(Problem to solve): Within the entries underneath, how many lines include the string "Sertifikat"? State only the number.

(Material to process):

+++

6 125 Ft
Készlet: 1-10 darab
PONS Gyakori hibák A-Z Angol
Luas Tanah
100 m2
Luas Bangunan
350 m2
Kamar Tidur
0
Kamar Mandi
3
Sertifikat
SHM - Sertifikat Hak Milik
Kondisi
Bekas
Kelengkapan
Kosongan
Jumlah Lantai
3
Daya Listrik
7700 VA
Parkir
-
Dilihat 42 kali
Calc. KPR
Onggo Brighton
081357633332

+++

(Task response): 2